Return, exactly and in full, the lines of the records below starting at the one with "Strategic Director" and ending at the one with "A. Review and", and no other lines.

*** Opening MATERIAL FOR THIS TASK ***

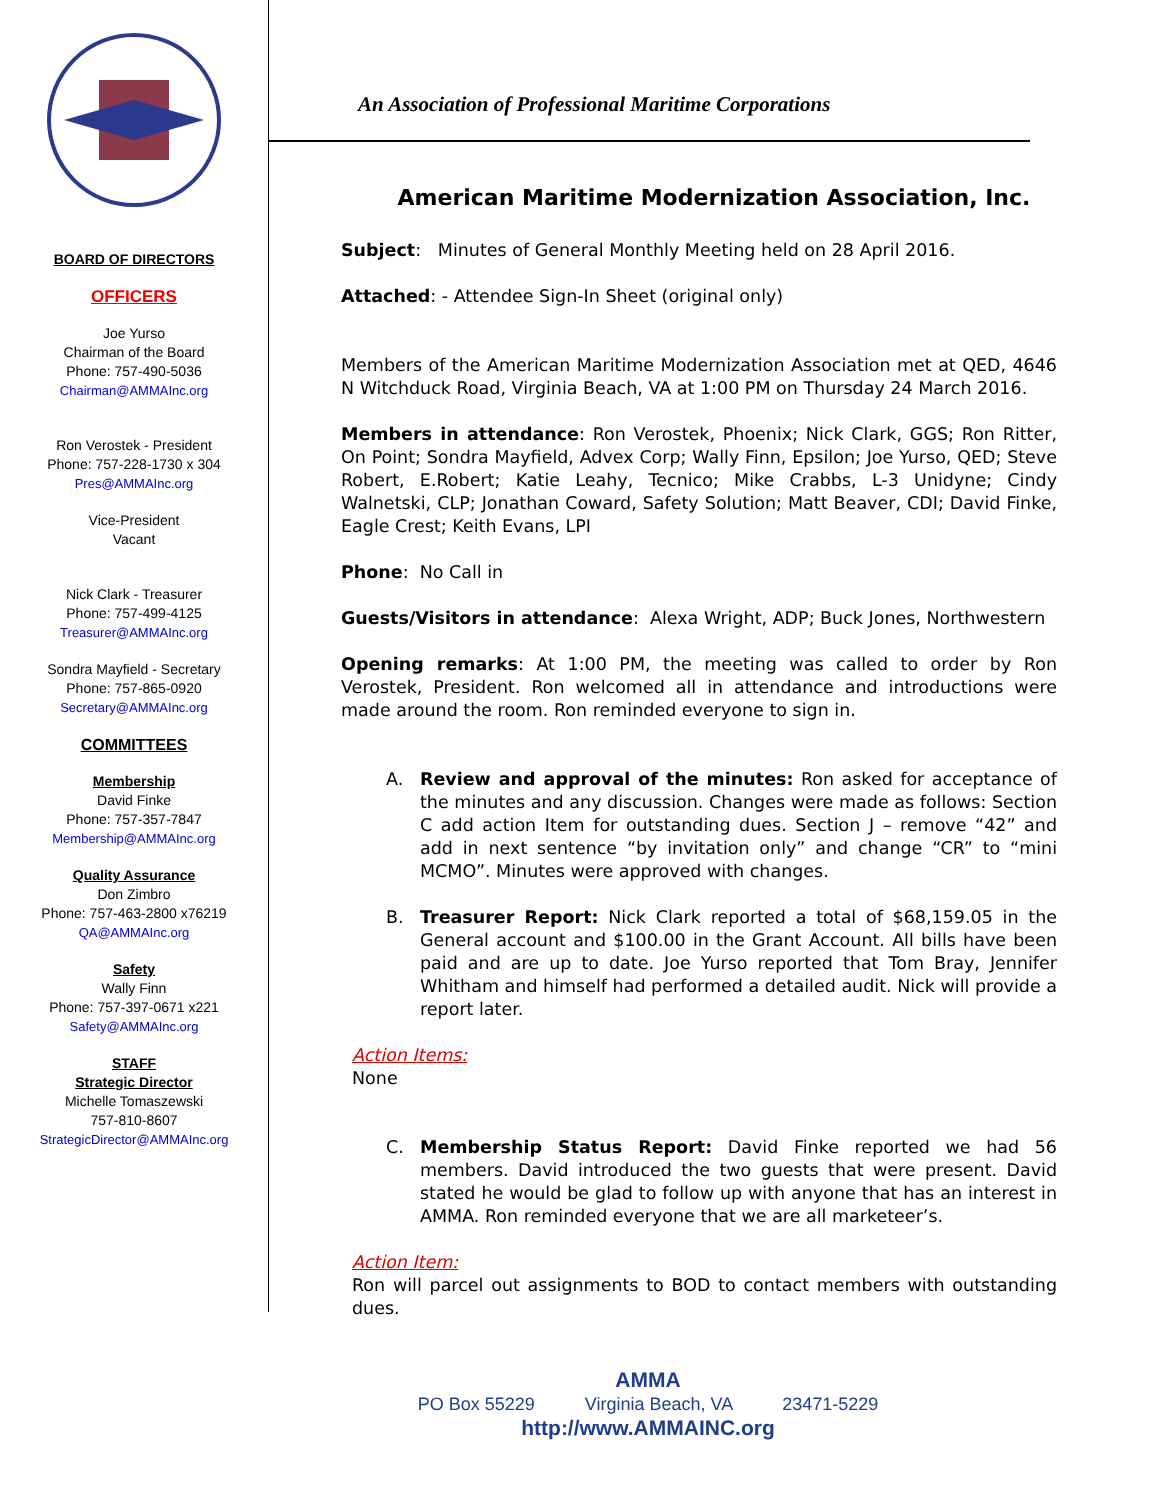BOARD OF DIRECTORS
OFFICERS
Joe Yurso
Chairman of the Board
Phone: 757-490-5036
Chairman@AMMAInc.org
Ron Verostek - President
Phone: 757-228-1730 x 304
Pres@AMMAInc.org
Vice-President
Vacant
Nick Clark - Treasurer
Phone: 757-499-4125
Treasurer@AMMAInc.org
Sondra Mayfield - Secretary
Phone: 757-865-0920
Secretary@AMMAInc.org
COMMITTEES
Membership
David Finke
Phone: 757-357-7847
Membership@AMMAInc.org
Quality Assurance
Don Zimbro
Phone: 757-463-2800 x76219
QA@AMMAInc.org
Safety
Wally Finn
Phone: 757-397-0671 x221
Safety@AMMAInc.org
STAFF
Strategic Director
Michelle Tomaszewski
757-810-8607
StrategicDirector@AMMAInc.org
An Association of Professional Maritime Corporations
American Maritime Modernization Association, Inc.
Subject: Minutes of General Monthly Meeting held on 28 April 2016.
Attached: - Attendee Sign-In Sheet (original only)
Members of the American Maritime Modernization Association met at QED, 4646 N Witchduck Road, Virginia Beach, VA at 1:00 PM on Thursday 24 March 2016.
Members in attendance: Ron Verostek, Phoenix; Nick Clark, GGS; Ron Ritter, On Point; Sondra Mayfield, Advex Corp; Wally Finn, Epsilon; Joe Yurso, QED; Steve Robert, E.Robert; Katie Leahy, Tecnico; Mike Crabbs, L-3 Unidyne; Cindy Walnetski, CLP; Jonathan Coward, Safety Solution; Matt Beaver, CDI; David Finke, Eagle Crest; Keith Evans, LPI
Phone: No Call in
Guests/Visitors in attendance: Alexa Wright, ADP; Buck Jones, Northwestern
Opening remarks: At 1:00 PM, the meeting was called to order by Ron Verostek, President. Ron welcomed all in attendance and introductions were made around the room. Ron reminded everyone to sign in.
A. Review and approval of the minutes: Ron asked for acceptance of the minutes and any discussion. Changes were made as follows: Section C add action Item for outstanding dues. Section J – remove “42” and add in next sentence “by invitation only” and change “CR” to “mini MCMO”. Minutes were approved with changes.
B. Treasurer Report: Nick Clark reported a total of $68,159.05 in the General account and $100.00 in the Grant Account. All bills have been paid and are up to date. Joe Yurso reported that Tom Bray, Jennifer Whitham and himself had performed a detailed audit. Nick will provide a report later.
Action Items:
None
C. Membership Status Report: David Finke reported we had 56 members. David introduced the two guests that were present. David stated he would be glad to follow up with anyone that has an interest in AMMA. Ron reminded everyone that we are all marketeer’s.
Action Item:
Ron will parcel out assignments to BOD to contact members with outstanding dues.
AMMA
PO Box 55229 Virginia Beach, VA 23471-5229
http://www.AMMAINC.org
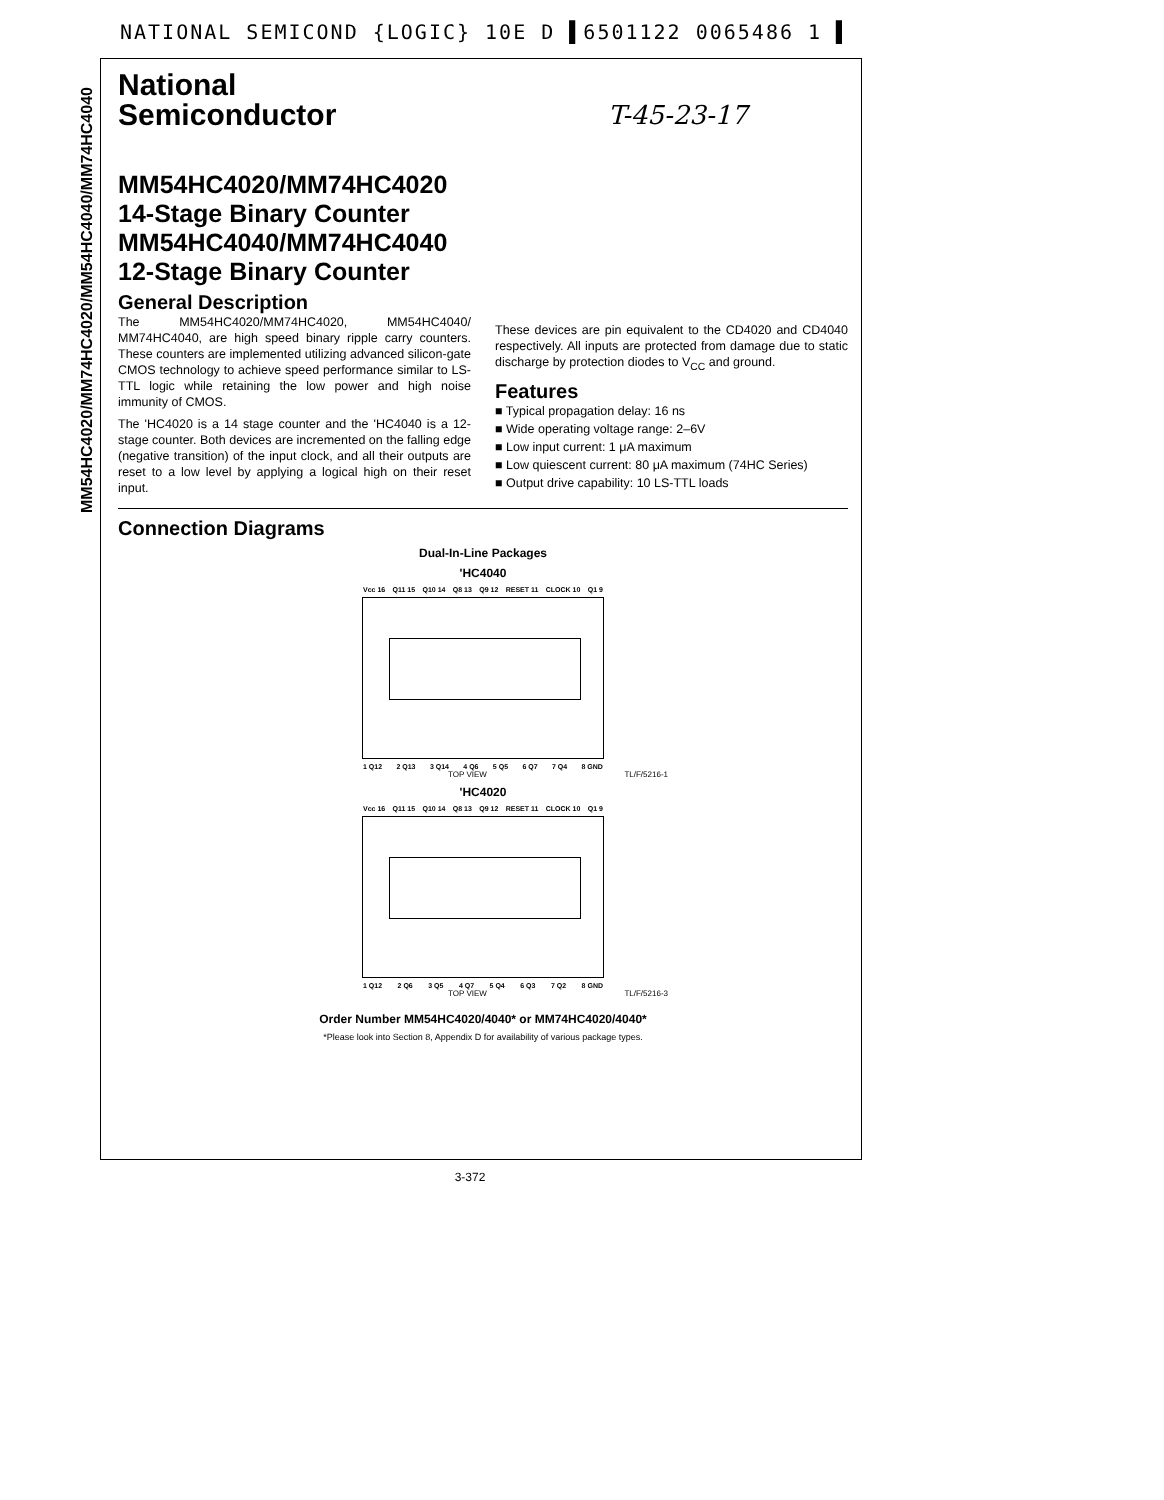NATIONAL SEMICOND {LOGIC} 10E D ▌6501122 0065486 1 ▌
MM54HC4020/MM74HC4020/MM54HC4040/MM74HC4040
National
Semiconductor
T-45-23-17
MM54HC4020/MM74HC4020
14-Stage Binary Counter
MM54HC4040/MM74HC4040
12-Stage Binary Counter
General Description
The MM54HC4020/MM74HC4020, MM54HC4040/ MM74HC4040, are high speed binary ripple carry counters. These counters are implemented utilizing advanced silicon-gate CMOS technology to achieve speed performance similar to LS-TTL logic while retaining the low power and high noise immunity of CMOS.
The 'HC4020 is a 14 stage counter and the 'HC4040 is a 12-stage counter. Both devices are incremented on the falling edge (negative transition) of the input clock, and all their outputs are reset to a low level by applying a logical high on their reset input.
These devices are pin equivalent to the CD4020 and CD4040 respectively. All inputs are protected from damage due to static discharge by protection diodes to V<sub>CC</sub> and ground.
Features
■ Typical propagation delay: 16 ns
■ Wide operating voltage range: 2–6V
■ Low input current: 1 μA maximum
■ Low quiescent current: 80 μA maximum (74HC Series)
■ Output drive capability: 10 LS-TTL loads
Connection Diagrams
Dual-In-Line Packages
'HC4040
Vcc 16 Q11 15 Q10 14 Q8 13 Q9 12 RESET 11 CLOCK 10 Q1 9
1 Q12 2 Q13 3 Q14 4 Q6 5 Q5 6 Q7 7 Q4 8 GND
TOP VIEW TL/F/5216-1
'HC4020
Vcc 16 Q11 15 Q10 14 Q8 13 Q9 12 RESET 11 CLOCK 10 Q1 9
1 Q12 2 Q6 3 Q5 4 Q7 5 Q4 6 Q3 7 Q2 8 GND
TOP VIEW TL/F/5216-3
Order Number MM54HC4020/4040* or MM74HC4020/4040*
*Please look into Section 8, Appendix D for availability of various package types.
3-372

*** Closing MATERIAL FOR THIS TASK ***

**ANSWER SPACE**
Strategic Director
Michelle Tomaszewski
757-810-8607
StrategicDirector@AMMAInc.org
An Association of Professional Maritime Corporations
American Maritime Modernization Association, Inc.
Subject: Minutes of General Monthly Meeting held on 28 April 2016.
Attached: - Attendee Sign-In Sheet (original only)
Members of the American Maritime Modernization Association met at QED, 4646 N Witchduck Road, Virginia Beach, VA at 1:00 PM on Thursday 24 March 2016.
Members in attendance: Ron Verostek, Phoenix; Nick Clark, GGS; Ron Ritter, On Point; Sondra Mayfield, Advex Corp; Wally Finn, Epsilon; Joe Yurso, QED; Steve Robert, E.Robert; Katie Leahy, Tecnico; Mike Crabbs, L-3 Unidyne; Cindy Walnetski, CLP; Jonathan Coward, Safety Solution; Matt Beaver, CDI; David Finke, Eagle Crest; Keith Evans, LPI
Phone: No Call in
Guests/Visitors in attendance: Alexa Wright, ADP; Buck Jones, Northwestern
Opening remarks: At 1:00 PM, the meeting was called to order by Ron Verostek, President. Ron welcomed all in attendance and introductions were made around the room. Ron reminded everyone to sign in.
A. Review and approval of the minutes: Ron asked for acceptance of the minutes and any discussion. Changes were made as follows: Section C add action Item for outstanding dues. Section J – remove “42” and add in next sentence “by invitation only” and change “CR” to “mini MCMO”. Minutes were approved with changes.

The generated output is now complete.